Another thing that has developed since the enactment of the CF&CSA is that the use of lawyers has increased tremendously. Now that proper training in the act has become uncommon, the social workers rely on legal advice for every function. Interviews with clients have become so adversarial that they are often conducted with counsel present. This intimidates clients to the point where they feel they too must have an advocate present. It should be obvious that the legal profession and the courts have a very old tradition of being adversarial. It is also well known that the more adversarial the culture, the more financial benefit goes to lawyers, so they have little incentive to negotiate. The adversarial culture is so deeply ingrained into the legal profession and the judiciary that they seem unable to think in a different way. They just cannot help it. This culture now permeates the family court and processes have become as formal and adversarial as criminal court.
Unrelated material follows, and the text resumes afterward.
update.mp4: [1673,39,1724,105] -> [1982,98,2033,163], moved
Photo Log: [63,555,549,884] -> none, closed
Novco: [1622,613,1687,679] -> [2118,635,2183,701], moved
The informality allowed in the act is soon forgotten.
It has often been said that courts do not dispense justice, but they dispense law. Family courts do not protect child welfare, they dispense process. This process often becomes so lengthy that child welfare gets drowned in process. No wonder many people are now wondering whether the family court is no longer suitable for deciding protection cases. Ways and means should be sought to have cases heard before some sort of panel of experts and only sent to court if unavoidable.
This is another problem area, which needs to be considered. Prior to the enactment of the CF&CSA, discussion, negotiation and mediation were considered to be social work skills. Supervisors would sometimes need to mediate disputes between social workers and clients and this was a much needed supervisory skill. Mediation is usually most successful when there is no great power differential between the parties. It must also be completely voluntary on both sides. The legislated mediation often fails for various reasons. First of all there is a huge power imbalance between the parent and the social worker. The mediation often takes place when the children have already entered care, and so the parties are already in an adversarial situation. So much so, that some parents feel they need their lawyer present at mediation---even at $2,500 at a time.
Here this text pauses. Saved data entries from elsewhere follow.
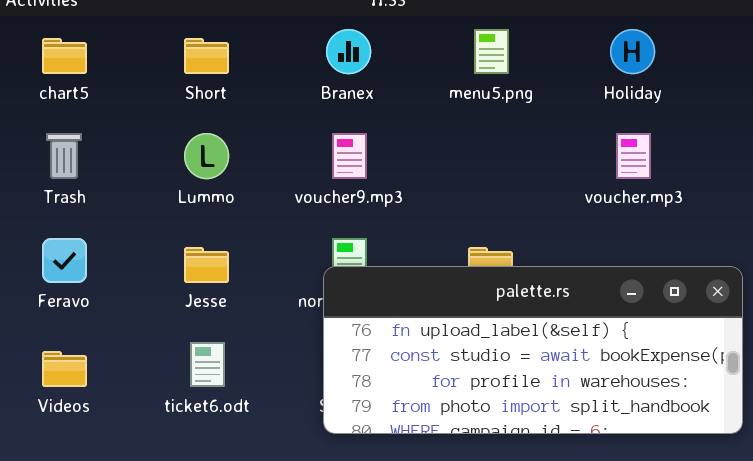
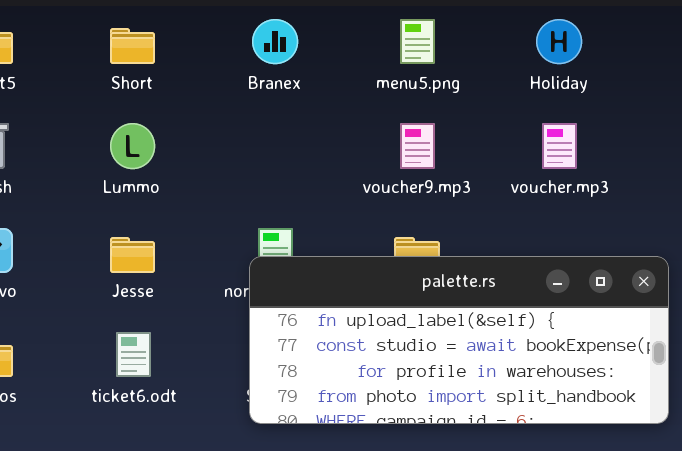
voucher9.mp3: [332,133,367,179] -> [400,123,435,169], moved

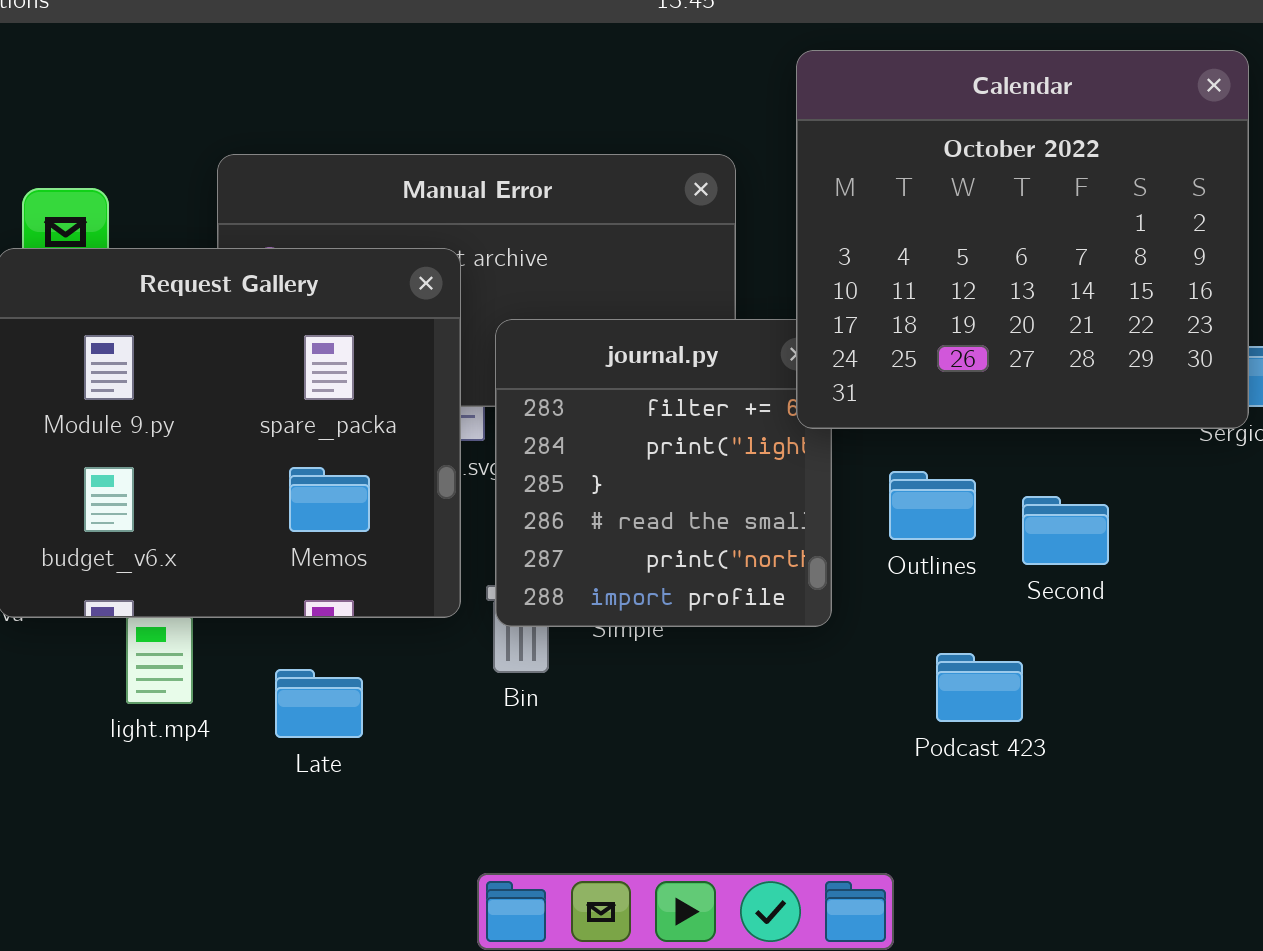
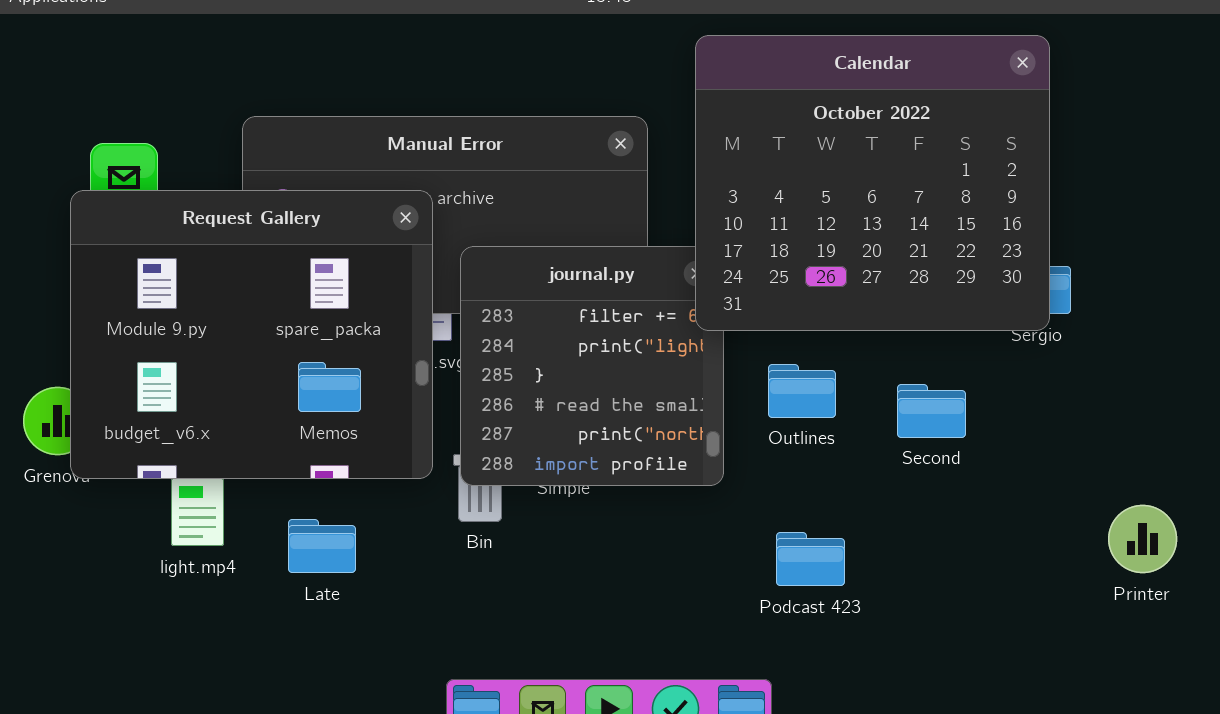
Second: [1022,496,1109,565] -> [897,384,966,438], moved
Podcast 423: [936,653,1023,722] -> [776,532,845,586], moved

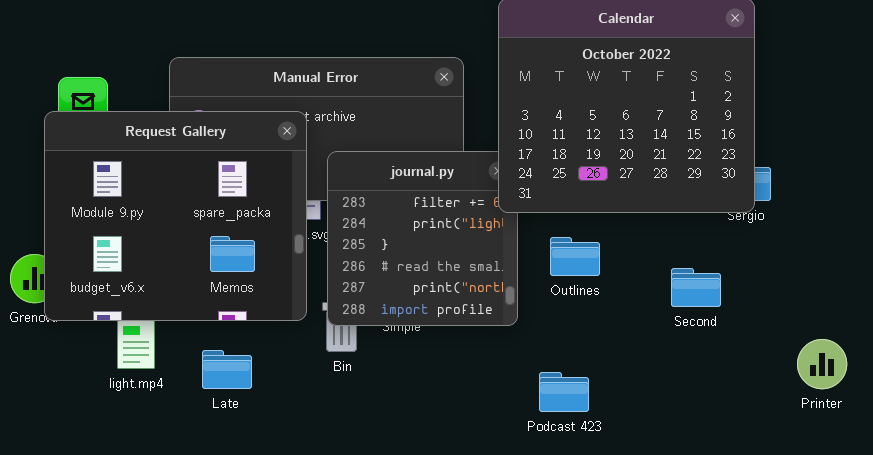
Second: [897,384,966,438] -> [671,268,721,307], moved
Podcast 423: [776,532,845,586] -> [539,372,589,412], moved

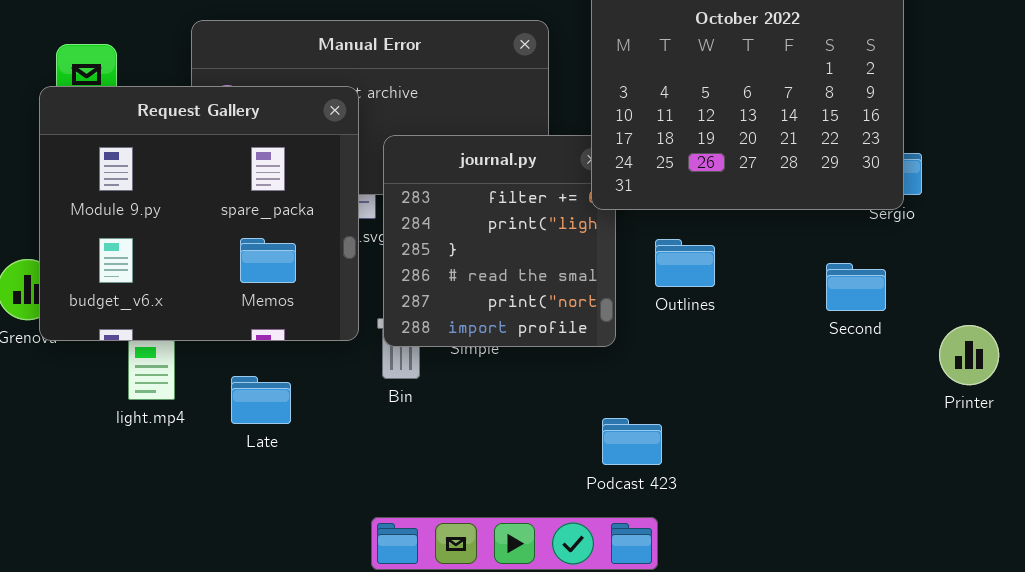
Second: [671,268,721,307] -> [826,263,886,311], moved
Printer: [797,339,847,389] -> [939,325,999,385], moved
Podcast 423: [539,372,589,412] -> [602,418,662,465], moved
Second, there is no hope of mediation if the parties are totally opposed. As in the B. Case, the director said you deliberately hurt your child and the parents said absolutely not. The director said unless they admitted it we cannot move on. What is the point of mediation? Third. If the ministry pays the mediator, how can there be impartiality? What is the incentive for the mediator to terminate mediation? These situations come up frequently on child protection websites. The act allows for judges to postpone protection hearings when mediation is underway. The result of this is that mediation usually derails the mandatory time lines of the act and the priorities get all skewed. The priority, as clearly intended in the act, is to make sure that parents get their day in court as soon as possible and the director should be made accountable by requiring him to present good evidence under due process. Only after such process should children be deprived of the care of their parents. Separations of more than three months without proper process should not be tolerated.
The systemic change would be to take mediation right out of the act and instead defined as a core-training requirement for both social workers and their supervisors.